Parameter True ferx FOCEI (± SE) NONMEM 7.5.1 FOCEI (± SE)
OFV (−2LL) 176.6706 176.6706
TVCL 0.134 0.142859 ± 0.00600 0.142859 ± 0.00592
TVV 8.1 8.35241 ± 0.1476 8.35241 ± 0.1457
TVKA 1.0 1.01212 ± 0.0435 1.01212 ± 0.0436
TVLAG (h) 0.5 0.492148 ± 0.0109 0.492148 ± 0.0125
ω²CL 0.09 0.09662 ± 0.0195 0.09662 ± 0.0232
ω²V 0.02 0.01759 ± 0.0034 0.01759 ± 0.0033
ω²KA 0.09 0.08576 ± 0.0167 0.08576 ± 0.0150
σ (prop, SD) 0.05 0.049772 ± 0.0017 0.049772

The objective functions agree to 1e-4, every point estimate to 5–6 significant figures, and the standard errors to within ~1 % (θ) / ~16 % (ω, the usual delta-method variance↔︎SD spread) — i.e. the analytic lagtime gradient lands the FOCEI optimiser on NONMEM’s exact solution.

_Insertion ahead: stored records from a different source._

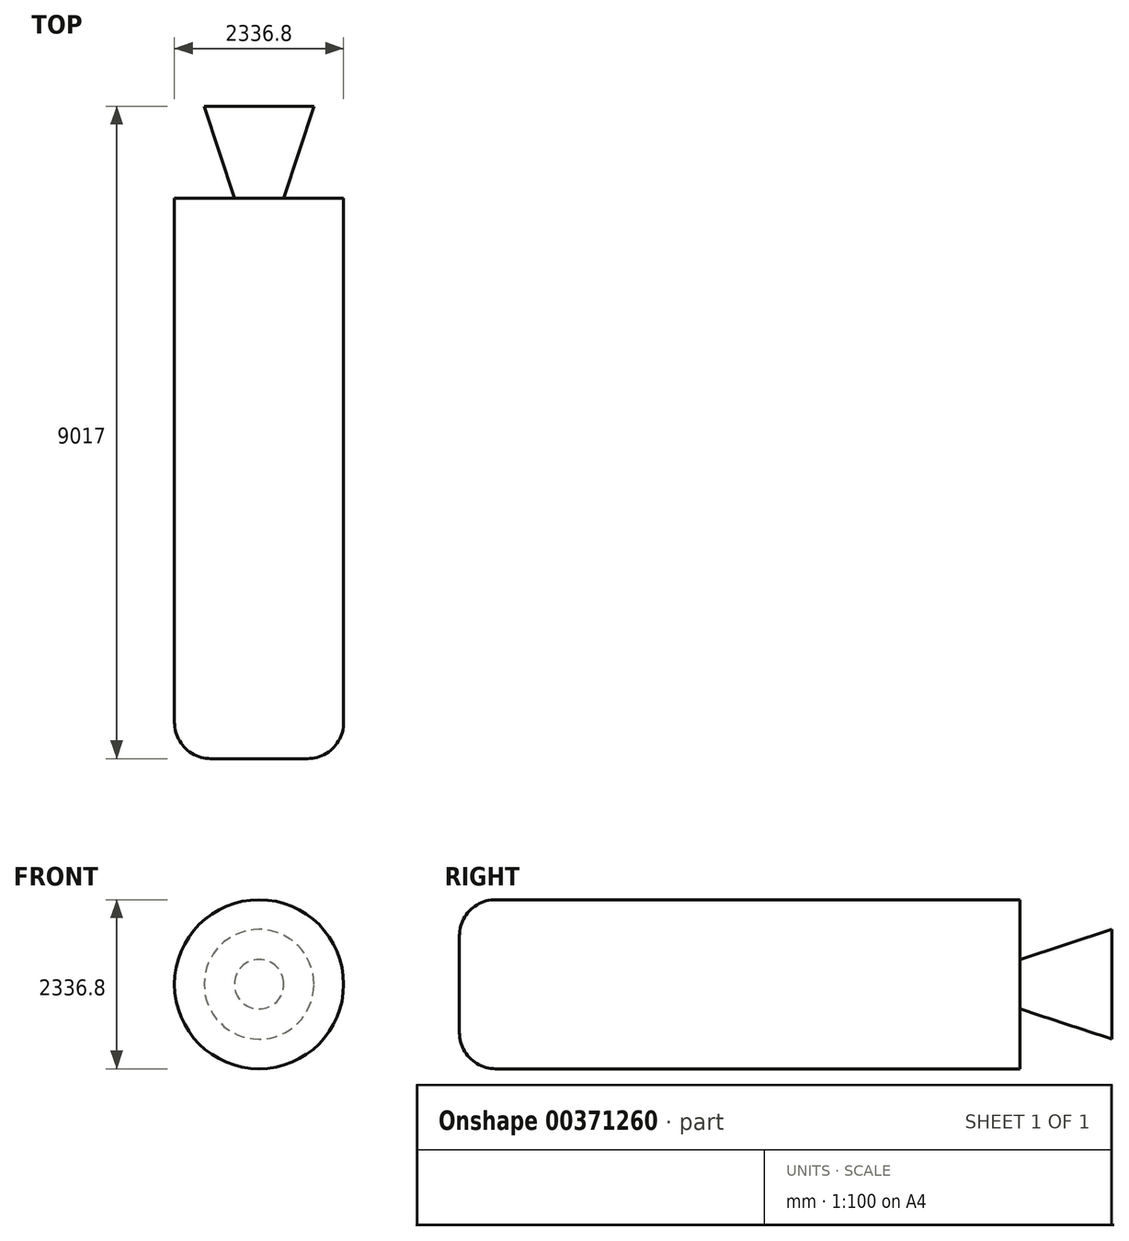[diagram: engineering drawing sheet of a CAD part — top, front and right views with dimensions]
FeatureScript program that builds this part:
annotation { "Feature Type Name" : "Feature", "Feature Type Description" : "" }
export const myFeature = defineFeature(function(context is Context, id is Id, definition is map)
    precondition{}
    {
        {
            var Q0;
            Q0=qCreatedBy(makeId("Front.planeOp"),FACE);
            var sketch = newSketch(context, id + "F0", { "sketchPlane" : qUnion([Q0])});
            skCircle(sketch, "E0", {"center": v(0, 0) * mm, "radius": 1168.4 * mm});
            skSolve(sketch);
        }
        {
            var Q0;
            Q0 = qSketchRegion(id + "F0", true);
            extrude(context, id + "F1", {"entities" : qUnion([Q0]), "depth" : 7747 * mm});
        }
        {
            var Q0;
            Q0=qCreatedBy(makeId("Right.planeOp"),FACE);
            var sketch = newSketch(context, id + "F2", { "sketchPlane" : qUnion([Q0])});
            skLineSegment(sketch, "E1", {"start": v(0, 0) * mm, "end": v(1270, 0) * mm});
            skLineSegment(sketch, "E2", {"start": v(1270, 0) * mm, "end": v(1270, 758.19) * mm});
            skLineSegment(sketch, "E3", {"start": v(0, 341.83) * mm, "end": v(1270, 758.19) * mm});
            skLineSegment(sketch, "E4", {"start": v(0, 341.83) * mm, "end": v(0, 0) * mm});
            skSolve(sketch);
        }
        {
            var Q0;
            Q0=makeQuery(id+"F2.imprint","IMPRINT",FACE,{"disambiguationData":[TD([[makeQuery(id+"F2.imprint","IMPRINT",EDGE,{"derivedFrom":sQuery(id+"F2.wireOp",EDGE,"E1")}),1.0]])]});
            var Q1;
            Q1=sQuery(id+"F2.wireOp",EDGE,"E1");
            revolve(context, id + "F3", {"operationType" : NewBodyOperationType.ADD, "entities" : qUnion([Q0]), "axis" : qUnion([Q1]), "revolveType" : RevolveType.FULL});
        }
        {
            var Q0;
            Q0=makeQuery(id+"F1.opExtrude","CAP_EDGE",EDGE,{"disambiguationData":[OSD([sQuery(id+"F0.wireOp",EDGE,"E0")])],"isStart":false});
            fillet(context, id + "F4", {"entities" : qUnion([Q0]), "radius" : 500 * mm, "tangentPropagation" : true, "allowEdgeOverflow" : false});
        }
    });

The cross-check was confirmed at the objective level too: evaluated at NONMEM’s final estimates, ferx’s FOCEI objective is 176.6706 versus NONMEM’s 176.6706.

Note

For ODE models the FOCEI objective and its FD-Hessian covariance are only as accurate as the ODE integration. At loose tolerances the integration noise both perturbs the optimum and can render the covariance FD-Hessian indefinite (regularised SEs); use tight ode_reltol/ode_abstol when comparing against an analytical reference or when SEs look ill-conditioned.

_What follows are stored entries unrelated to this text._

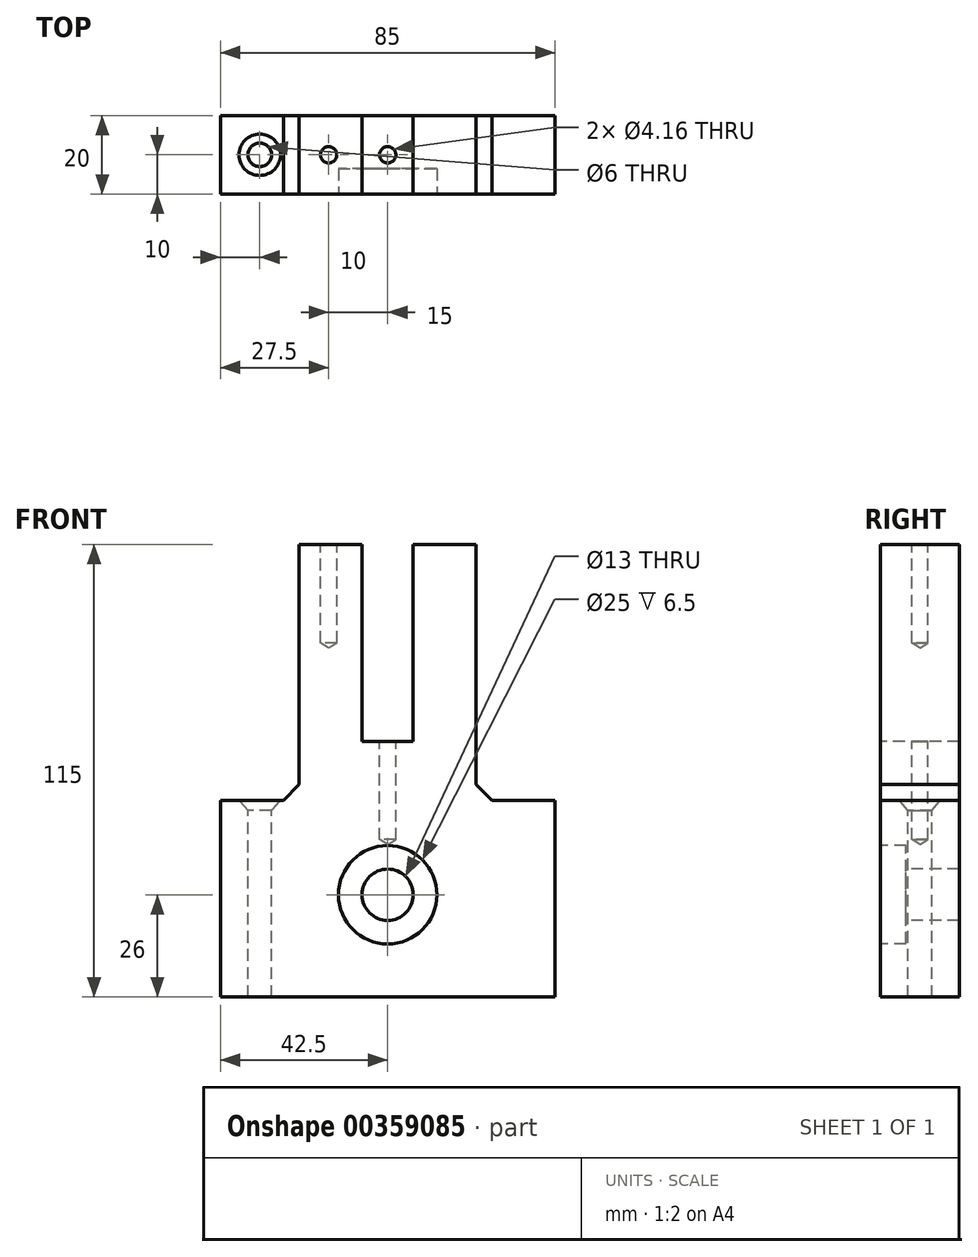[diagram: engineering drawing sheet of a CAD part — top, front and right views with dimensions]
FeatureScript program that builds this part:
annotation { "Feature Type Name" : "Feature", "Feature Type Description" : "" }
export const myFeature = defineFeature(function(context is Context, id is Id, definition is map)
    precondition{}
    {
        {
            var Q0;
            Q0=qCreatedBy(makeId("Front.planeOp"),FACE);
            var sketch = newSketch(context, id + "F0", { "sketchPlane" : qUnion([Q0])});
            skLineSegment(sketch, "E0.bottom", {"start": v(-42.5, 0) * mm, "end": v(42.5, 0) * mm});
            skLineSegment(sketch, "E0.top", {"start": v(-42.5, 50) * mm, "end": v(-22.5, 50) * mm});
            skLineSegment(sketch, "E0.left", {"start": v(-42.5, 0) * mm, "end": v(-42.5, 50) * mm});
            skLineSegment(sketch, "E0.right", {"start": v(42.5, 0) * mm, "end": v(42.5, 50) * mm});
            skLineSegment(sketch, "E1.top", {"start": v(-22.5, 115) * mm, "end": v(-6.5, 115) * mm});
            skLineSegment(sketch, "E1.left", {"start": v(-22.5, 50) * mm, "end": v(-22.5, 115) * mm});
            skLineSegment(sketch, "E1.right", {"start": v(22.5, 50) * mm, "end": v(22.5, 115) * mm});
            skLineSegment(sketch, "E2.trimOffspring", {"start": v(22.5, 50) * mm, "end": v(42.5, 50) * mm});
            skCircle(sketch, "E3", {"center": v(0, 26) * mm, "radius": 6.5 * mm});
            skLineSegment(sketch, "E4.top", {"start": v(-6.5, 65) * mm, "end": v(6.5, 65) * mm});
            skLineSegment(sketch, "E4.left", {"start": v(-6.5, 115) * mm, "end": v(-6.5, 65) * mm});
            skLineSegment(sketch, "E4.right", {"start": v(6.5, 115) * mm, "end": v(6.5, 65) * mm});
            skLineSegment(sketch, "E5.trimOffspring", {"start": v(6.5, 115) * mm, "end": v(22.5, 115) * mm});
            skSolve(sketch);
        }
        {
            var Q0;
            Q0=makeQuery(id+"F0.imprint","IMPRINT",FACE,{"disambiguationData":[TD([[makeQuery(id+"F0.imprint","IMPRINT",EDGE,{"derivedFrom":sQuery(id+"F0.wireOp",EDGE,"E0.bottom")}),1.0]])]});
            extrude(context, id + "F1", {"entities" : qUnion([Q0]), "endBound" : BoundingType.SYMMETRIC, "oppositeDirection" : true, "depth" : 20 * mm});
        }
        {
            var Q0;
            Q0=makeQuery(id+"F1.opExtrude","SWEPT_FACE",FACE,{"disambiguationData":[OSD([sQuery(id+"F0.wireOp",EDGE,"E0.top")])]});
            var sketch = newSketch(context, id + "F2", { "sketchPlane" : qUnion([Q0])});
            skPoint(sketch, "E6", {"position": v(-32.5, 0) * mm});
            skSolve(sketch);
        }
        {
            var Q0;
            Q0=sQuery(id+"F2.wireOp",VERTEX,"E6");
            var Q1;
            Q1=makeQuery(id+"F1.opExtrude","SWEPT_BODY",BODY,{"disambiguationData":[OSD([sQuery(id+"F0.wireOp",EDGE,"E0.bottom"),sQuery(id+"F0.wireOp",EDGE,"E0.top"),sQuery(id+"F0.wireOp",EDGE,"E0.left"),sQuery(id+"F0.wireOp",EDGE,"E0.right"),sQuery(id+"F0.wireOp",EDGE,"E1.top"),sQuery(id+"F0.wireOp",EDGE,"E1.left"),sQuery(id+"F0.wireOp",EDGE,"E1.right"),sQuery(id+"F0.wireOp",EDGE,"E2.trimOffspring"),sQuery(id+"F0.wireOp",EDGE,"E3"),sQuery(id+"F0.wireOp",EDGE,"E4.top"),sQuery(id+"F0.wireOp",EDGE,"E4.left"),sQuery(id+"F0.wireOp",EDGE,"E4.right"),sQuery(id+"F0.wireOp",EDGE,"E5.trimOffspring")])]});
            hole(context, id + "F3", {"style" : HoleStyle.C_SINK, "endStyle" : HoleEndStyle.THROUGH, "holeDiameter" : 6 * mm, "cSinkDiameter" : 10.5 * mm, "cSinkAngle" : 82 * degree, "isTappedThrough" : true, "tappedDepth" : 12 * mm, "tapClearance" : 3, "locations" : qUnion([Q0]), "scope" : qUnion([Q1])});
        }
        {
            var Q0;
            Q0=makeQuery(id+"F1.opExtrude","SWEPT_EDGE",EDGE,{"disambiguationData":[OSD([sQuery(id+"F0.wireOp",EDGE,"E0.top"),sQuery(id+"F0.wireOp",EDGE,"E1.left")])]});
            var Q1;
            Q1=makeQuery(id+"F1.opExtrude","SWEPT_EDGE",EDGE,{"disambiguationData":[OSD([sQuery(id+"F0.wireOp",EDGE,"E1.right"),sQuery(id+"F0.wireOp",EDGE,"E2.trimOffspring")])]});
            chamfer(context, id + "F4", {"entities" : qUnion([Q0, Q1]), "width" : 4 * mm, "tangentPropagation" : true});
        }
        {
            var Q0;
            Q0=makeQuery(id+"F1.opExtrude","SWEPT_FACE",FACE,{"disambiguationData":[OSD([sQuery(id+"F0.wireOp",EDGE,"E4.top")])]});
            var sketch = newSketch(context, id + "F5", { "sketchPlane" : qUnion([Q0])});
            skPoint(sketch, "E7", {"position": v(0, 0) * mm});
            skSolve(sketch);
        }
        {
            var Q0;
            Q0=sQuery(id+"F5.wireOp",VERTEX,"E7");
            var Q1;
            Q1=makeQuery(id+"F1.opExtrude","SWEPT_BODY",BODY,{"disambiguationData":[OSD([sQuery(id+"F0.wireOp",EDGE,"E0.bottom"),sQuery(id+"F0.wireOp",EDGE,"E0.top"),sQuery(id+"F0.wireOp",EDGE,"E0.left"),sQuery(id+"F0.wireOp",EDGE,"E0.right"),sQuery(id+"F0.wireOp",EDGE,"E1.top"),sQuery(id+"F0.wireOp",EDGE,"E1.left"),sQuery(id+"F0.wireOp",EDGE,"E1.right"),sQuery(id+"F0.wireOp",EDGE,"E2.trimOffspring"),sQuery(id+"F0.wireOp",EDGE,"E3"),sQuery(id+"F0.wireOp",EDGE,"E4.top"),sQuery(id+"F0.wireOp",EDGE,"E4.left"),sQuery(id+"F0.wireOp",EDGE,"E4.right"),sQuery(id+"F0.wireOp",EDGE,"E5.trimOffspring")])]});
            hole(context, id + "F6", {"style" : HoleStyle.SIMPLE, "endStyle" : HoleEndStyle.BLIND, "holeDiameter" : 4.16 * mm, "holeDepth" : 25 * mm, "isTappedThrough" : true, "tappedDepth" : 12 * mm, "tapClearance" : 3, "locations" : qUnion([Q0]), "scope" : qUnion([Q1])});
        }
        {
            var Q0;
            Q0=makeQuery(id+"F1.opExtrude","SWEPT_FACE",FACE,{"disambiguationData":[OSD([sQuery(id+"F0.wireOp",EDGE,"E1.top")])]});
            var sketch = newSketch(context, id + "F7", { "sketchPlane" : qUnion([Q0])});
            skPoint(sketch, "E8", {"position": v(-15, 0) * mm});
            skSolve(sketch);
        }
        {
            var Q0;
            Q0=sQuery(id+"F7.wireOp",VERTEX,"E8");
            var Q1;
            Q1=makeQuery(id+"F1.opExtrude","SWEPT_BODY",BODY,{"disambiguationData":[OSD([sQuery(id+"F0.wireOp",EDGE,"E0.bottom"),sQuery(id+"F0.wireOp",EDGE,"E0.top"),sQuery(id+"F0.wireOp",EDGE,"E0.left"),sQuery(id+"F0.wireOp",EDGE,"E0.right"),sQuery(id+"F0.wireOp",EDGE,"E1.top"),sQuery(id+"F0.wireOp",EDGE,"E1.left"),sQuery(id+"F0.wireOp",EDGE,"E1.right"),sQuery(id+"F0.wireOp",EDGE,"E2.trimOffspring"),sQuery(id+"F0.wireOp",EDGE,"E3"),sQuery(id+"F0.wireOp",EDGE,"E4.top"),sQuery(id+"F0.wireOp",EDGE,"E4.left"),sQuery(id+"F0.wireOp",EDGE,"E4.right"),sQuery(id+"F0.wireOp",EDGE,"E5.trimOffspring")])]});
            hole(context, id + "F8", {"style" : HoleStyle.SIMPLE, "endStyle" : HoleEndStyle.BLIND, "holeDiameter" : 4.16 * mm, "holeDepth" : 25 * mm, "isTappedThrough" : true, "tappedDepth" : 12 * mm, "tapClearance" : 3, "locations" : qUnion([Q0]), "scope" : qUnion([Q1])});
        }
        {
            var Q0;
            Q0=makeQuery(id+"F1.opExtrude","CAP_FACE",FACE,{"disambiguationData":[OSD([sQuery(id+"F0.wireOp",EDGE,"E0.bottom"),sQuery(id+"F0.wireOp",EDGE,"E0.top"),sQuery(id+"F0.wireOp",EDGE,"E0.left"),sQuery(id+"F0.wireOp",EDGE,"E0.right"),sQuery(id+"F0.wireOp",EDGE,"E1.top"),sQuery(id+"F0.wireOp",EDGE,"E1.left"),sQuery(id+"F0.wireOp",EDGE,"E1.right"),sQuery(id+"F0.wireOp",EDGE,"E2.trimOffspring"),sQuery(id+"F0.wireOp",EDGE,"E3"),sQuery(id+"F0.wireOp",EDGE,"E4.top"),sQuery(id+"F0.wireOp",EDGE,"E4.left"),sQuery(id+"F0.wireOp",EDGE,"E4.right"),sQuery(id+"F0.wireOp",EDGE,"E5.trimOffspring")])],"isStart":true});
            var sketch = newSketch(context, id + "F9", { "sketchPlane" : qUnion([Q0])});
            skPoint(sketch, "E9", {"position": v(0, 26) * mm});
            skCircle(sketch, "E10", {"center": v(0, 26) * mm, "radius": 12.5 * mm});
            skSolve(sketch);
        }
        {
            var Q0;
            Q0=makeQuery(id+"F9.imprint","IMPRINT",FACE,{"disambiguationData":[TD([[makeQuery(id+"F9.imprint","IMPRINT",EDGE,{"derivedFrom":sQuery(id+"F9.wireOp",EDGE,"E10")}),1.0]])]});
            extrude(context, id + "F10", {"entities" : qUnion([Q0]), "operationType" : NewBodyOperationType.REMOVE, "oppositeDirection" : true, "depth" : 6.5 * mm});
        }
    });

If both lagtime= and alag= are supplied on the same [structural_model] line (or if both keys appear in a programmatically constructed PK parameter map), lagtime wins. This is intentional but unlikely to be intended; prefer using only one of the two names per model.

Notes and caveats

  • lagtime may carry a random effect like any other PK parameter (LAGTIME = TVLAGTIME * exp(ETA_LAGTIME)). The optimiser handles derivatives through the same machinery used for CL, V, KA, etc.
  • Negative lagtime is not clamped — if a user writes an expression that yields a negative value, predictions will treat the dose as effective before its record time. Prefer a log-link (exp(...)) or any other parameterisation that keeps lagtime ≥ 0. ferx emits a warning in FitResult.warnings when the initial typical-value lagtime is negative.
  • Steady-state doses (SS=1) combined with non-zero lagtime are fully supported. Under linear superposition the lagged SS curve at time t equals the un-lagged SS curve evaluated at t - lagtime, i.e. C_ss(t, L) = C_ss(t - L, 0). See Steady-State Doses for the full SS=1 reference.

See examples/oral_with_lagtime.ferx for a runnable model.